Fence Line
“It felt like cold wind on a hot day,” ends the first poem in this collection, and such calm, understated Midwestern images are one of the poet’s signature notes. This book, winner of the John Ciardi prize for poetry, offers many such luminous moments—some of them not so quiet.
The volume begins with a series of rural poems; titles like “Waving to a Neighbor Around Dusk” and “Summer Storm” suggest their gentle, direct approach. “Imaginary Homecoming” works in crafty way toward some chillingly unexpected images that mix violence and nostalgia: “Here you were run over by a tractor. / There you shot at a rabbit four times. … / Here, I think this is what they told me, / you started to walk.”
The next two sections shift toward a more interior and cosmopolitan voice. The famous Spanish poet Federico Garcia Lorca is invoked more than once, perhaps a risky move, but Bauer’s spacious imagery generally bears up well: “The sound of men slapping / wood with hammers / echoes across the valley. / The silence is vast enough / to hear a swallow memorize / the air beat under its wings.” If “I’ll Say it This Way” owes something to the exuberant, grungy energy of Lorca’s New York poems, Bauer has chosen a worthy master and poetic partner, and finds his own (distinctly heterosexual) version of Lorca’s “soft surrealism.”

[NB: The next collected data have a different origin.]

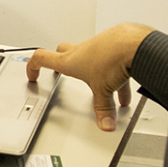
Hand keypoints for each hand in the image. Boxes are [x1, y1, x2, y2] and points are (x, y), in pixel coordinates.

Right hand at [26, 23, 153, 131]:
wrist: (134, 44)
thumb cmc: (112, 60)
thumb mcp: (103, 91)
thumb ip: (103, 110)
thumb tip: (105, 124)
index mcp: (69, 60)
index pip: (41, 58)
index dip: (33, 66)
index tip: (33, 73)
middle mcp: (81, 49)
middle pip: (62, 51)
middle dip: (60, 61)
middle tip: (61, 69)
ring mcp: (96, 43)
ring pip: (91, 55)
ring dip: (95, 70)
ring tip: (107, 86)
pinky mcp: (112, 42)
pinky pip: (110, 56)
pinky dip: (115, 68)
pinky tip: (127, 79)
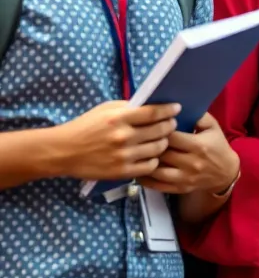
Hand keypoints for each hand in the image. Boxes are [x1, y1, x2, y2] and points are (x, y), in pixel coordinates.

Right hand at [50, 101, 179, 181]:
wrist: (63, 152)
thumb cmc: (85, 127)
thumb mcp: (106, 110)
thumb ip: (129, 108)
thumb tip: (153, 106)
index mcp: (119, 118)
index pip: (154, 113)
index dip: (169, 110)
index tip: (176, 108)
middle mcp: (123, 137)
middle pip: (160, 130)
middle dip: (170, 125)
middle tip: (171, 124)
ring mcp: (123, 156)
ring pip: (158, 148)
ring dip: (164, 142)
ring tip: (162, 139)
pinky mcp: (122, 172)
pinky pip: (150, 166)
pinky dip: (154, 159)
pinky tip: (151, 155)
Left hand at [139, 112, 239, 194]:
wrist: (226, 171)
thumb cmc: (218, 145)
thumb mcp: (213, 127)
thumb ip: (198, 116)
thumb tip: (177, 109)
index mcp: (198, 146)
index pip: (171, 137)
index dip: (159, 130)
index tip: (152, 126)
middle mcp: (191, 163)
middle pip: (162, 153)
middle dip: (149, 145)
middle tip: (140, 139)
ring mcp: (184, 178)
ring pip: (156, 171)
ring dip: (144, 162)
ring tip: (136, 154)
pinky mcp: (179, 189)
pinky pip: (157, 185)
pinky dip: (145, 178)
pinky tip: (139, 169)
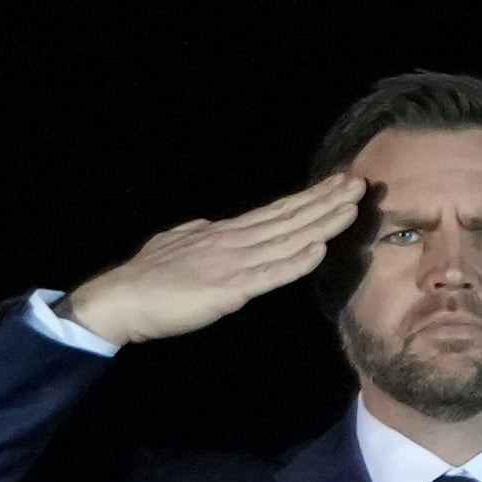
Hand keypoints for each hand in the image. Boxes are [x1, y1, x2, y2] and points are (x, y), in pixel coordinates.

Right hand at [59, 175, 367, 347]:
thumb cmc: (148, 277)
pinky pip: (269, 275)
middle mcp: (236, 240)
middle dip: (326, 201)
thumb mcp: (180, 244)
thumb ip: (201, 236)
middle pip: (289, 218)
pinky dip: (296, 263)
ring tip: (351, 207)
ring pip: (287, 240)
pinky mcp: (229, 288)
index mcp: (226, 232)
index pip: (277, 211)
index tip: (338, 184)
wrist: (122, 298)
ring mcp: (234, 262)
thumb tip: (212, 227)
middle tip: (360, 183)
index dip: (311, 198)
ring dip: (321, 223)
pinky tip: (318, 250)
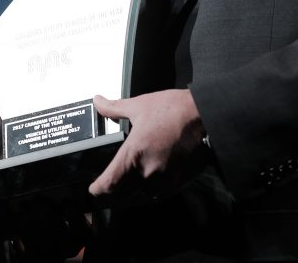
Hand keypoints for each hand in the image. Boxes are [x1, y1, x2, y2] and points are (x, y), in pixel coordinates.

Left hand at [88, 90, 205, 200]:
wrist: (203, 114)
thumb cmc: (173, 109)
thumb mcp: (138, 105)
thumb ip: (113, 108)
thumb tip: (97, 101)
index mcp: (134, 153)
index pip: (110, 184)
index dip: (98, 190)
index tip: (93, 189)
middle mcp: (148, 171)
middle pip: (122, 195)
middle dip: (112, 193)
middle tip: (107, 187)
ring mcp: (165, 178)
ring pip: (142, 194)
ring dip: (134, 190)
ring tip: (129, 180)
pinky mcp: (178, 180)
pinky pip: (159, 191)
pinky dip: (151, 187)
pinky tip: (149, 176)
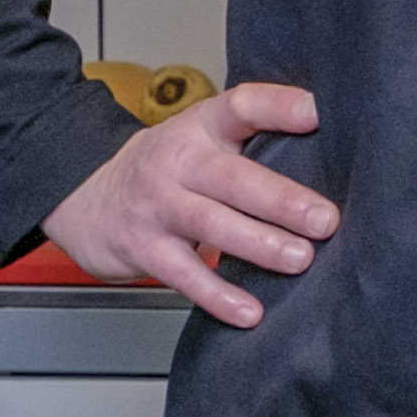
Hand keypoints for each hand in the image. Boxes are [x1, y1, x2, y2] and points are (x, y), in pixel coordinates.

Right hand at [39, 82, 336, 326]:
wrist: (84, 198)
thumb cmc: (164, 171)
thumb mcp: (199, 139)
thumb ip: (250, 141)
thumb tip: (331, 156)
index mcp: (201, 128)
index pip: (240, 106)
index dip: (277, 106)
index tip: (316, 113)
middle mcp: (179, 162)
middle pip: (232, 177)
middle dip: (281, 199)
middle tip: (325, 219)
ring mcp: (158, 206)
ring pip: (210, 224)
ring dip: (258, 244)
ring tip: (299, 259)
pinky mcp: (145, 248)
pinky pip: (184, 275)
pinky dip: (217, 295)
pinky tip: (249, 310)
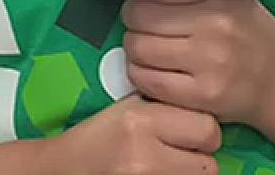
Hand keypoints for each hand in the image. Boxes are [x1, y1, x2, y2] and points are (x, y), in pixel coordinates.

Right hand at [49, 96, 221, 174]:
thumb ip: (166, 106)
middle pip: (208, 163)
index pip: (207, 128)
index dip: (202, 131)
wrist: (66, 168)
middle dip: (200, 159)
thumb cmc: (101, 136)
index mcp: (142, 119)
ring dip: (191, 174)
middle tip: (183, 154)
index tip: (190, 133)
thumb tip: (207, 110)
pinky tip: (163, 173)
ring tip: (172, 165)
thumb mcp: (130, 108)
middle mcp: (144, 153)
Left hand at [122, 0, 274, 125]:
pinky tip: (152, 70)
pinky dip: (140, 74)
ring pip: (138, 48)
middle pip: (140, 16)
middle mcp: (216, 26)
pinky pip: (147, 81)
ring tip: (146, 46)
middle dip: (134, 19)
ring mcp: (209, 63)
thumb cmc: (251, 35)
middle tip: (143, 23)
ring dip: (134, 48)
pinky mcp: (202, 95)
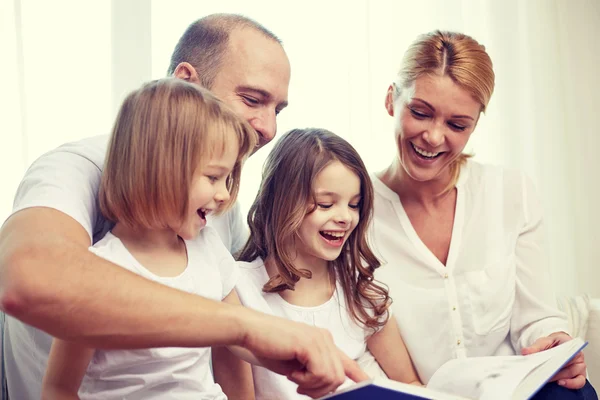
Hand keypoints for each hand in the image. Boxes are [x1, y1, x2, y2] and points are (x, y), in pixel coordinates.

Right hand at [239, 310, 368, 397]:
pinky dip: (306, 381)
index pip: (347, 362)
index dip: (360, 376)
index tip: (369, 385)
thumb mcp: (295, 364)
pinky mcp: (310, 344)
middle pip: (339, 377)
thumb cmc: (268, 347)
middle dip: (320, 390)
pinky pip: (321, 374)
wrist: (249, 331)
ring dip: (312, 386)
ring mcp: (319, 339)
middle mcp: (325, 338)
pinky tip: (292, 373)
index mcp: (323, 341)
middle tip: (300, 385)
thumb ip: (313, 373)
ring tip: (295, 377)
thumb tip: (326, 390)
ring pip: (332, 378)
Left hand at [521, 331, 586, 388]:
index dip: (557, 360)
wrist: (558, 345)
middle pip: (567, 367)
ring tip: (546, 379)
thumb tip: (526, 352)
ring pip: (571, 376)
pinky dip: (570, 384)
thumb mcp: (544, 341)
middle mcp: (578, 358)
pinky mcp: (579, 376)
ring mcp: (579, 368)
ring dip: (558, 378)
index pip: (567, 355)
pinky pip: (578, 382)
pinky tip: (559, 383)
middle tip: (541, 374)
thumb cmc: (554, 343)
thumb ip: (536, 347)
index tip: (548, 365)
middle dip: (553, 372)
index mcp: (572, 347)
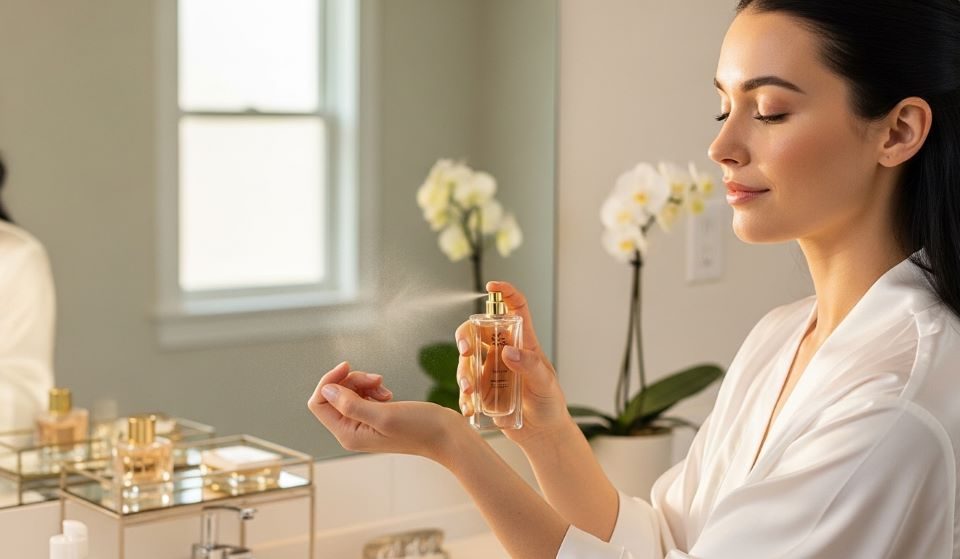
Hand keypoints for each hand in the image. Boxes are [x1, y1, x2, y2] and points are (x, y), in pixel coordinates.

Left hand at [307, 361, 465, 462]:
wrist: (446, 435)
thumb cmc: (419, 427)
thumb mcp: (383, 414)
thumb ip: (350, 404)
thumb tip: (326, 390)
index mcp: (348, 434)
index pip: (318, 403)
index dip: (329, 381)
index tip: (347, 366)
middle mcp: (351, 431)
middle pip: (333, 395)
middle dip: (351, 380)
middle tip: (376, 378)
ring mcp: (363, 425)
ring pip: (348, 393)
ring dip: (364, 383)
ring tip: (384, 387)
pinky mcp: (375, 418)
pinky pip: (362, 396)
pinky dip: (373, 388)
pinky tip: (388, 394)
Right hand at [456, 281, 571, 447]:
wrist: (542, 434)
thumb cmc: (549, 403)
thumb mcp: (545, 384)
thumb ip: (530, 367)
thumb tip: (508, 352)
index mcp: (523, 342)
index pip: (515, 308)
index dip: (505, 293)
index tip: (492, 286)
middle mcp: (503, 352)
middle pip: (478, 331)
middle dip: (465, 336)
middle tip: (465, 349)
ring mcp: (490, 371)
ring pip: (466, 360)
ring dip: (463, 372)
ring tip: (470, 391)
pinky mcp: (482, 391)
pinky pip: (465, 387)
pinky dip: (464, 396)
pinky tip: (470, 408)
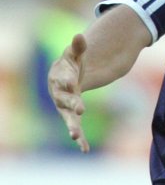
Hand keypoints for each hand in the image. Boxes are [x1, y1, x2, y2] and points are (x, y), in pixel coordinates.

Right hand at [47, 33, 90, 152]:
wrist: (64, 77)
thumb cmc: (70, 64)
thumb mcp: (75, 54)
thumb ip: (78, 47)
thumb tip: (80, 35)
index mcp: (59, 79)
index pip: (63, 80)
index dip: (66, 81)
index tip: (71, 82)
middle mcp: (59, 95)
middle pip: (65, 101)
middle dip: (72, 104)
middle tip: (80, 108)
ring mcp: (65, 107)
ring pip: (68, 118)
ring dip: (73, 127)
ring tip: (76, 137)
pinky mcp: (72, 116)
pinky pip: (76, 127)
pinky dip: (80, 139)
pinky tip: (85, 149)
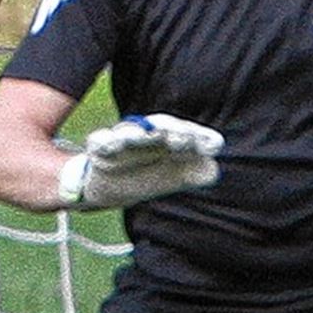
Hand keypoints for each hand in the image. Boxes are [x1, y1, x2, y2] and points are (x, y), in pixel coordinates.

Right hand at [58, 113, 223, 208]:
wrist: (109, 186)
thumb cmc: (148, 176)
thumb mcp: (175, 177)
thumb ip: (196, 174)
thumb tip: (212, 169)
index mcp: (169, 140)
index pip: (187, 133)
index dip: (199, 138)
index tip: (212, 147)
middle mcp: (149, 135)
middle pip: (161, 126)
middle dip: (171, 130)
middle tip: (180, 138)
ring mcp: (123, 139)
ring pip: (130, 131)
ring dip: (135, 133)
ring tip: (140, 135)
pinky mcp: (100, 146)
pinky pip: (100, 141)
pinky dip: (104, 141)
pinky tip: (108, 143)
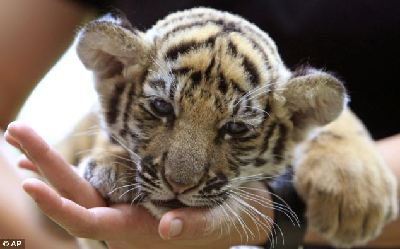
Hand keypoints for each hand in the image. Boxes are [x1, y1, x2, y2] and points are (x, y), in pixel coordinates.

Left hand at [5, 122, 271, 248]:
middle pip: (74, 196)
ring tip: (19, 137)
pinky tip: (42, 161)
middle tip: (14, 132)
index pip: (89, 221)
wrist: (235, 214)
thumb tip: (167, 228)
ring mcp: (122, 205)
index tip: (30, 184)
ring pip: (76, 187)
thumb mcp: (216, 224)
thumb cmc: (227, 222)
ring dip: (46, 163)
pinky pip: (88, 182)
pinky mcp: (128, 191)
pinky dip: (63, 170)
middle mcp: (122, 218)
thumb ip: (193, 226)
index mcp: (137, 230)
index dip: (59, 206)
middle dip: (42, 166)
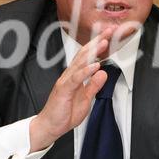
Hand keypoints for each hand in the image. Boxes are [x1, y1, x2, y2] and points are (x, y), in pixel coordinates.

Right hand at [29, 28, 114, 151]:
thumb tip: (102, 73)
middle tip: (109, 31)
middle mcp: (69, 75)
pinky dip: (86, 71)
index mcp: (75, 76)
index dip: (98, 46)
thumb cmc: (64, 113)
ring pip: (80, 63)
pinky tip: (95, 66)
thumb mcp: (86, 100)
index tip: (109, 36)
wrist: (50, 126)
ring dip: (93, 52)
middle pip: (84, 54)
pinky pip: (76, 78)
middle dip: (97, 42)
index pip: (87, 57)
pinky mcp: (63, 89)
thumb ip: (94, 86)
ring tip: (104, 43)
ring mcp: (65, 81)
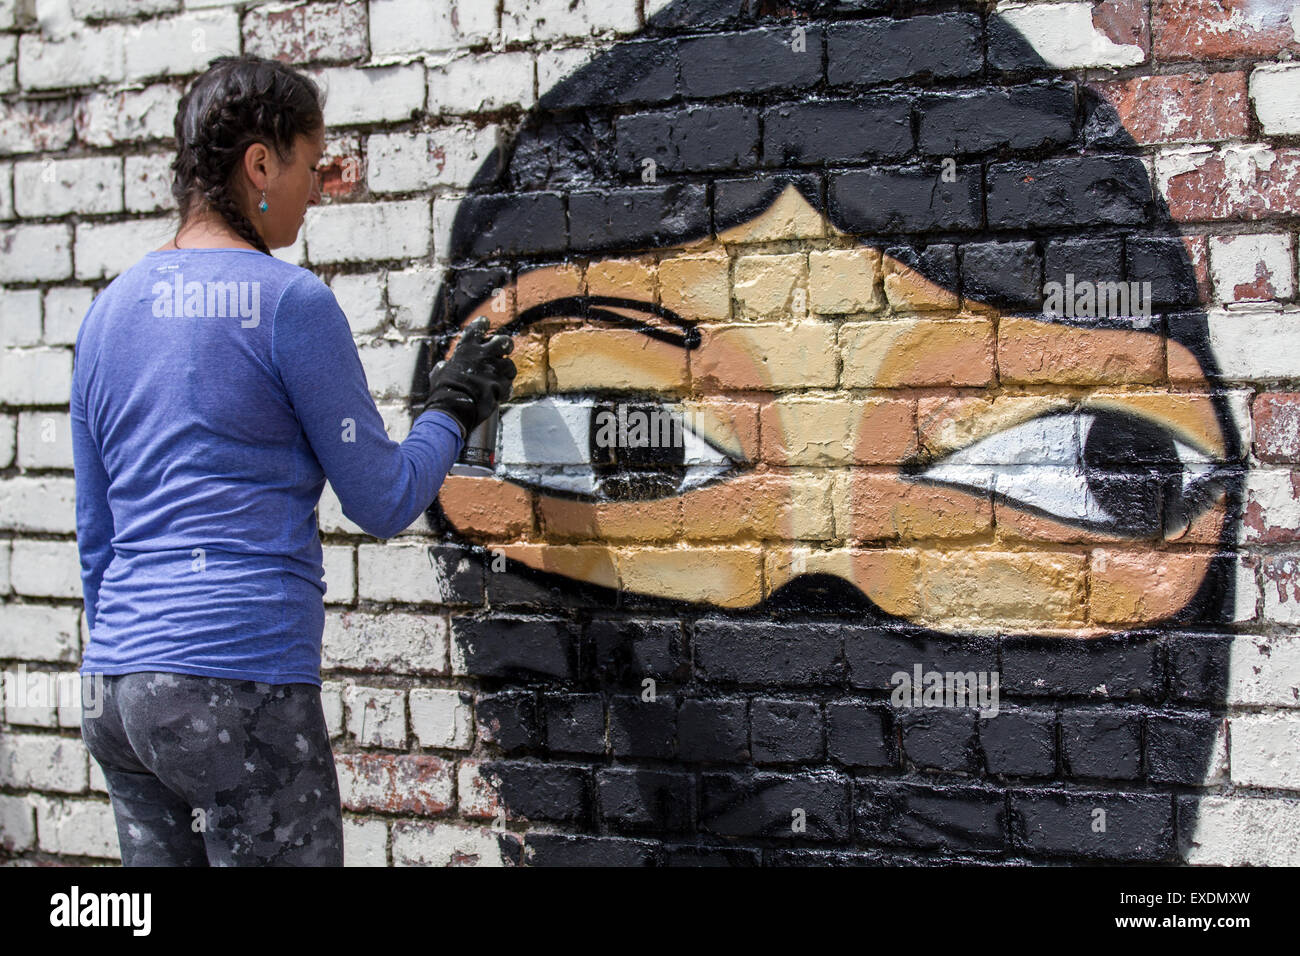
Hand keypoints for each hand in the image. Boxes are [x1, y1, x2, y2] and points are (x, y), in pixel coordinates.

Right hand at [421, 316, 515, 439]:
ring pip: (510, 364)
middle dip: (506, 344)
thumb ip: (444, 367)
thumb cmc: (443, 390)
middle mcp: (483, 355)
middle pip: (504, 341)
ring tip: (501, 377)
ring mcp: (495, 370)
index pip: (477, 328)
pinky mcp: (502, 385)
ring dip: (507, 371)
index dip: (482, 324)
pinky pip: (509, 386)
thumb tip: (442, 366)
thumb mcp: (438, 374)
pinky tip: (500, 394)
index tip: (485, 323)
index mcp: (466, 348)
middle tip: (504, 349)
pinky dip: (505, 390)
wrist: (454, 407)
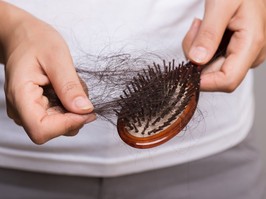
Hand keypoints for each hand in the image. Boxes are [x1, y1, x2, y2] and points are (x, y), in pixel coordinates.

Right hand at [0, 2, 95, 143]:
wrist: (23, 36)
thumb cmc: (35, 41)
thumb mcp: (57, 57)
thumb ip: (69, 85)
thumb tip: (84, 109)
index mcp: (21, 96)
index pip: (42, 130)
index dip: (67, 124)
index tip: (86, 110)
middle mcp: (21, 109)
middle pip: (52, 130)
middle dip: (74, 114)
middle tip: (79, 89)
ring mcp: (28, 110)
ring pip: (58, 126)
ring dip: (73, 109)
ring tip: (70, 85)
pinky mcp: (36, 109)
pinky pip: (58, 117)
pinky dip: (69, 106)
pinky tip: (66, 89)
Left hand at [182, 0, 265, 91]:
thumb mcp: (221, 4)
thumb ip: (209, 34)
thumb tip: (197, 61)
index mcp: (252, 44)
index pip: (227, 81)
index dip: (204, 82)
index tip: (185, 69)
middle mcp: (250, 55)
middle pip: (215, 74)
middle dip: (196, 56)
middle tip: (195, 28)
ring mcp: (244, 54)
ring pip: (211, 66)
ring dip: (197, 50)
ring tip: (201, 25)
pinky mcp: (236, 52)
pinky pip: (212, 58)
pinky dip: (202, 47)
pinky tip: (205, 30)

The poet holds a BA from Central College in Iowa and an MFA in poetry from Sarah Lawrence College; he currently lives and teaches in Iowa. His poems have appeared in Barrow Street, The North American Review, Rhino, and other journals; this is his first book. In it, shadowy female figures move throughout, sometimes distant, sometimes nearer, and erotic energy fuels many of the poems, especially in the second half of the volume. “The woman I think I can love / is upstairs and / the man I want to be / waits in the basement / for the other woman / he desires to leave,” Bauer writes ruefully in “The Sound of Habitation.” In “Landscape with Swallows” he writes of a wife who “wants to be a bird / flying above Barcelona,” and the magical realism deepens into a beautifully oblique sense of just how tenuous one’s hold on another person may be.
Several poems in the third section are set in a mysterious “City of Q,” a slightly blurry European sort of place, and those poems threaten to become a bit stagy. Bauer is at his best when he finds an uneasy but productive balance between his impulses toward surrealism and straight description, erotic mysticism and realism, as in the ominous “Waiting,” which concludes memorably: “Here they come. Where have you been boys? / Give me your ears. Today we learn to die.”